La fotografía tiene mucho en común con los juegos de ilusión, los hallados en salas pobladas de espejos distorsionando nuestras formas en los parques de diversión -eventos memorables de la infancia- así como el espejismo verdadero: ficticio resplandor refulgiendo inalcanzable en la distancia.

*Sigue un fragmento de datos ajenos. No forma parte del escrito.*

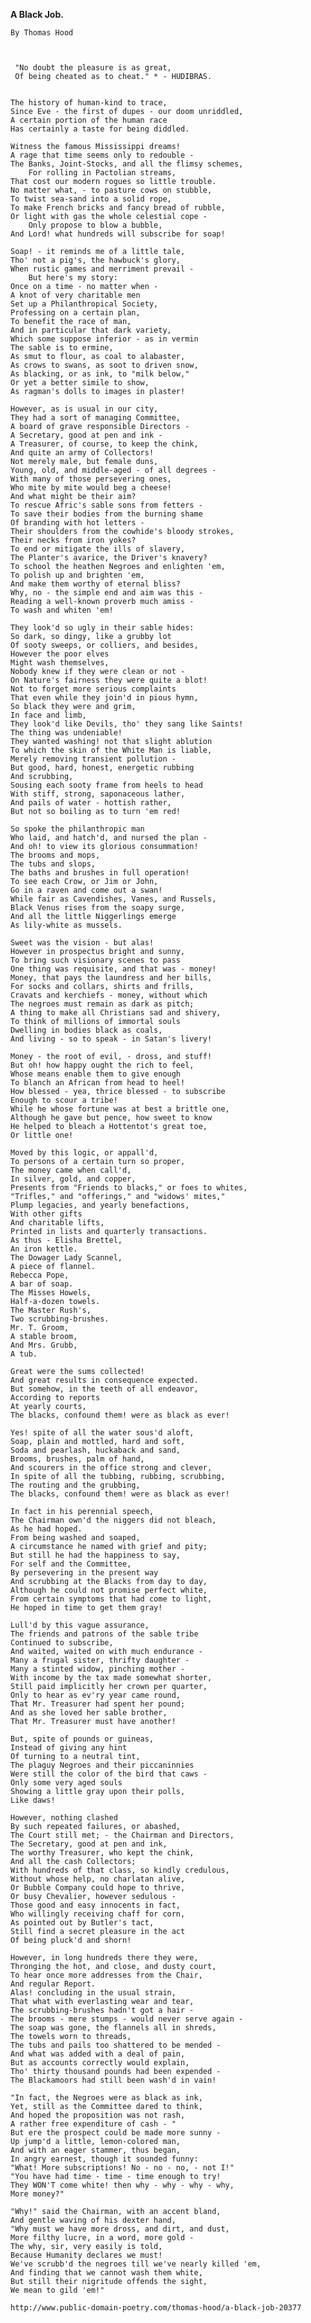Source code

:    **A Black Job.**

    By Thomas Hood



     "No doubt the pleasure is as great,
     Of being cheated as to cheat." * - HUDIBRAS.


    The history of human-kind to trace,
    Since Eve - the first of dupes - our doom unriddled,
    A certain portion of the human race
    Has certainly a taste for being diddled.

    Witness the famous Mississippi dreams!
    A rage that time seems only to redouble - 
    The Banks, Joint-Stocks, and all the flimsy schemes,
        For rolling in Pactolian streams,
    That cost our modern rogues so little trouble.
    No matter what, - to pasture cows on stubble,
    To twist sea-sand into a solid rope,
    To make French bricks and fancy bread of rubble,
    Or light with gas the whole celestial cope - 
        Only propose to blow a bubble,
    And Lord! what hundreds will subscribe for soap!

    Soap! - it reminds me of a little tale,
    Tho' not a pig's, the hawbuck's glory,
    When rustic games and merriment prevail - 
        But here's my story:
    Once on a time - no matter when - 
    A knot of very charitable men
    Set up a Philanthropical Society,
    Professing on a certain plan,
    To benefit the race of man,
    And in particular that dark variety,
    Which some suppose inferior - as in vermin
    The sable is to ermine,
    As smut to flour, as coal to alabaster,
    As crows to swans, as soot to driven snow,
    As blacking, or as ink, to "milk below,"
    Or yet a better simile to show,
    As ragman's dolls to images in plaster!

    However, as is usual in our city,
    They had a sort of managing Committee,
    A board of grave responsible Directors - 
    A Secretary, good at pen and ink - 
    A Treasurer, of course, to keep the chink,
    And quite an army of Collectors!
    Not merely male, but female duns,
    Young, old, and middle-aged - of all degrees - 
    With many of those persevering ones,
    Who mite by mite would beg a cheese!
    And what might be their aim?
    To rescue Afric's sable sons from fetters - 
    To save their bodies from the burning shame
    Of branding with hot letters - 
    Their shoulders from the cowhide's bloody strokes,
    Their necks from iron yokes?
    To end or mitigate the ills of slavery,
    The Planter's avarice, the Driver's knavery?
    To school the heathen Negroes and enlighten 'em,
    To polish up and brighten 'em,
    And make them worthy of eternal bliss?
    Why, no - the simple end and aim was this - 
    Reading a well-known proverb much amiss - 
    To wash and whiten 'em!

    They look'd so ugly in their sable hides:
    So dark, so dingy, like a grubby lot
    Of sooty sweeps, or colliers, and besides,
    However the poor elves
    Might wash themselves,
    Nobody knew if they were clean or not - 
    On Nature's fairness they were quite a blot!
    Not to forget more serious complaints
    That even while they join'd in pious hymn,
    So black they were and grim,
    In face and limb,
    They look'd like Devils, tho' they sang like Saints!
    The thing was undeniable!
    They wanted washing! not that slight ablution
    To which the skin of the White Man is liable,
    Merely removing transient pollution - 
    But good, hard, honest, energetic rubbing
    And scrubbing,
    Sousing each sooty frame from heels to head
    With stiff, strong, saponaceous lather,
    And pails of water - hottish rather,
    But not so boiling as to turn 'em red!

    So spoke the philanthropic man
    Who laid, and hatch'd, and nursed the plan - 
    And oh! to view its glorious consummation!
    The brooms and mops,
    The tubs and slops,
    The baths and brushes in full operation!
    To see each Crow, or Jim or John,
    Go in a raven and come out a swan!
    While fair as Cavendishes, Vanes, and Russels,
    Black Venus rises from the soapy surge,
    And all the little Niggerlings emerge
    As lily-white as mussels.

    Sweet was the vision - but alas!
    However in prospectus bright and sunny,
    To bring such visionary scenes to pass
    One thing was requisite, and that was - money!
    Money, that pays the laundress and her bills,
    For socks and collars, shirts and frills,
    Cravats and kerchiefs - money, without which
    The negroes must remain as dark as pitch;
    A thing to make all Christians sad and shivery,
    To think of millions of immortal souls
    Dwelling in bodies black as coals,
    And living - so to speak - in Satan's livery!

    Money - the root of evil, - dross, and stuff!
    But oh! how happy ought the rich to feel,
    Whose means enable them to give enough
    To blanch an African from head to heel!
    How blessed - yea, thrice blessed - to subscribe
    Enough to scour a tribe!
    While he whose fortune was at best a brittle one,
    Although he gave but pence, how sweet to know
    He helped to bleach a Hottentot's great toe,
    Or little one!

    Moved by this logic, or appall'd,
    To persons of a certain turn so proper,
    The money came when call'd,
    In silver, gold, and copper,
    Presents from "Friends to blacks," or foes to whites,
    "Trifles," and "offerings," and "widows' mites,"
    Plump legacies, and yearly benefactions,
    With other gifts
    And charitable lifts,
    Printed in lists and quarterly transactions.
    As thus - Elisha Brettel,
    An iron kettle.
    The Dowager Lady Scannel,
    A piece of flannel.
    Rebecca Pope,
    A bar of soap.
    The Misses Howels,
    Half-a-dozen towels.
    The Master Rush's,
    Two scrubbing-brushes.
    Mr. T. Groom,
    A stable broom,
    And Mrs. Grubb,
    A tub.

    Great were the sums collected!
    And great results in consequence expected.
    But somehow, in the teeth of all endeavor,
    According to reports
    At yearly courts,
    The blacks, confound them! were as black as ever!

    Yes! spite of all the water sous'd aloft,
    Soap, plain and mottled, hard and soft,
    Soda and pearlash, huckaback and sand,
    Brooms, brushes, palm of hand,
    And scourers in the office strong and clever,
    In spite of all the tubbing, rubbing, scrubbing,
    The routing and the grubbing,
    The blacks, confound them! were as black as ever!

    In fact in his perennial speech,
    The Chairman own'd the niggers did not bleach,
    As he had hoped.
    From being washed and soaped,
    A circumstance he named with grief and pity;
    But still he had the happiness to say,
    For self and the Committee,
    By persevering in the present way
    And scrubbing at the Blacks from day to day,
    Although he could not promise perfect white,
    From certain symptoms that had come to light,
    He hoped in time to get them gray!

    Lull'd by this vague assurance,
    The friends and patrons of the sable tribe
    Continued to subscribe,
    And waited, waited on with much endurance - 
    Many a frugal sister, thrifty daughter - 
    Many a stinted widow, pinching mother - 
    With income by the tax made somewhat shorter,
    Still paid implicitly her crown per quarter,
    Only to hear as ev'ry year came round,
    That Mr. Treasurer had spent her pound;
    And as she loved her sable brother,
    That Mr. Treasurer must have another!

    But, spite of pounds or guineas,
    Instead of giving any hint
    Of turning to a neutral tint,
    The plaguy Negroes and their piccaninnies
    Were still the color of the bird that caws - 
    Only some very aged souls
    Showing a little gray upon their polls,
    Like daws!

    However, nothing clashed
    By such repeated failures, or abashed,
    The Court still met; - the Chairman and Directors,
    The Secretary, good at pen and ink,
    The worthy Treasurer, who kept the chink,
    And all the cash Collectors;
    With hundreds of that class, so kindly credulous,
    Without whose help, no charlatan alive,
    Or Bubble Company could hope to thrive,
    Or busy Chevalier, however sedulous - 
    Those good and easy innocents in fact,
    Who willingly receiving chaff for corn,
    As pointed out by Butler's tact,
    Still find a secret pleasure in the act
    Of being pluck'd and shorn!

    However, in long hundreds there they were,
    Thronging the hot, and close, and dusty court,
    To hear once more addresses from the Chair,
    And regular Report.
    Alas! concluding in the usual strain,
    That what with everlasting wear and tear,
    The scrubbing-brushes hadn't got a hair - 
    The brooms - mere stumps - would never serve again - 
    The soap was gone, the flannels all in shreds,
    The towels worn to threads,
    The tubs and pails too shattered to be mended - 
    And what was added with a deal of pain,
    But as accounts correctly would explain,
    Tho' thirty thousand pounds had been expended - 
    The Blackamoors had still been wash'd in vain!

    "In fact, the Negroes were as black as ink,
    Yet, still as the Committee dared to think,
    And hoped the proposition was not rash,
    A rather free expenditure of cash - "
    But ere the prospect could be made more sunny - 
    Up jump'd a little, lemon-colored man,
    And with an eager stammer, thus began,
    In angry earnest, though it sounded funny:
    "What! More subscriptions! No - no - no, - not I!"
    "You have had time - time - time enough to try!
    They WON'T come white! then why - why - why - why,
    More money?"

    "Why!" said the Chairman, with an accent bland,
    And gentle waving of his dexter hand,
    "Why must we have more dross, and dirt, and dust,
    More filthy lucre, in a word, more gold - 
    The why, sir, very easily is told,
    Because Humanity declares we must!
    We've scrubb'd the negroes till we've nearly killed 'em,
    And finding that we cannot wash them white,
    But still their nigritude offends the sight,
    We mean to gild 'em!"
    
    http://www.public-domain-poetry.com/thomas-hood/a-black-job-20377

Nos agradan los malabares visuales, aquello que muestra a partir de una imagen su símil genérico en principio; la forma gemela de algo que ya existe pero difiere del producto original y determina la esencia de otras fuentes.
De cuando en cuando nos detenemos a observar un reflejo en la superficie del agua -digamos un conjunto algodones que flotan indolentes conformando un grupo de nubes perezosas; el rastro vaporoso de nuestra respiración en el vidrio en la ventana; o nos llama la atención un perfil entrevisto de soslayo al caminar entre corredores que exhiben mercancías en las vitrinas del centro.
Nos sorprende una vez más la magia inesperada de la luz cargando con sus sombras, llevándolas a cuestas como un Sísifo a su roca encadenado.
Nos asombran de nuevo los trazos de alguna imagen intuida en laberintos de sueño y consagrada por los doctos a la historia del arte visual, glorificada mucho antes que a nosotros se nos iluminara la vista y el olfato con tal o cual brillante idea.
La fotografía tiene sus valores inscritos en el infinitésimo instante en que los objetos reflejan la luz y dejan de existir, en la realidad, a partir de ese momento para quedar registrados a perpetuidad por acción de la cámara.
Nos encandilan las sombras chinescas danzando en las paredes de la caverna como ya está enunciado desde los griegos. Nos entregamos al deseo primario de apropiarnos de aquello que nos atrae, de “saquear y preservar”, como nos lo indica Susan Sontag en su ensayo magistral “Sobre la Fotografía”.
La memorable fotografía acuática de Edward Weston, un desnudo femenino boca arriba, anclado en la eternidad, inamovible al borde de una pileta bajo el sol californiano, vive en todas las imágenes que nos muestran una mujer flotando, imitando, a propósito o sin él, la muerte.
Es muy cierto, de igual modo, que la imagen ya existía antes que fuera atrapada por el ojo ciclópeo del fotógrafo americano, en la languidez de la hermosa Ofelia, yaciendo inerte en la suave corriente del arroyo pictórico prerrafaelista de John Everett Millais.
De igual forma la imagen que alguna vez encontré mientras miraba en el espejo de la cámara, en una casa del trópico, tiene, por cierto, mucho que ver con ambas.
Por este motivo la defino como un homenaje a Weston, tal y como imagino que Weston lo hizo en su momento con la Ofelia de Millais.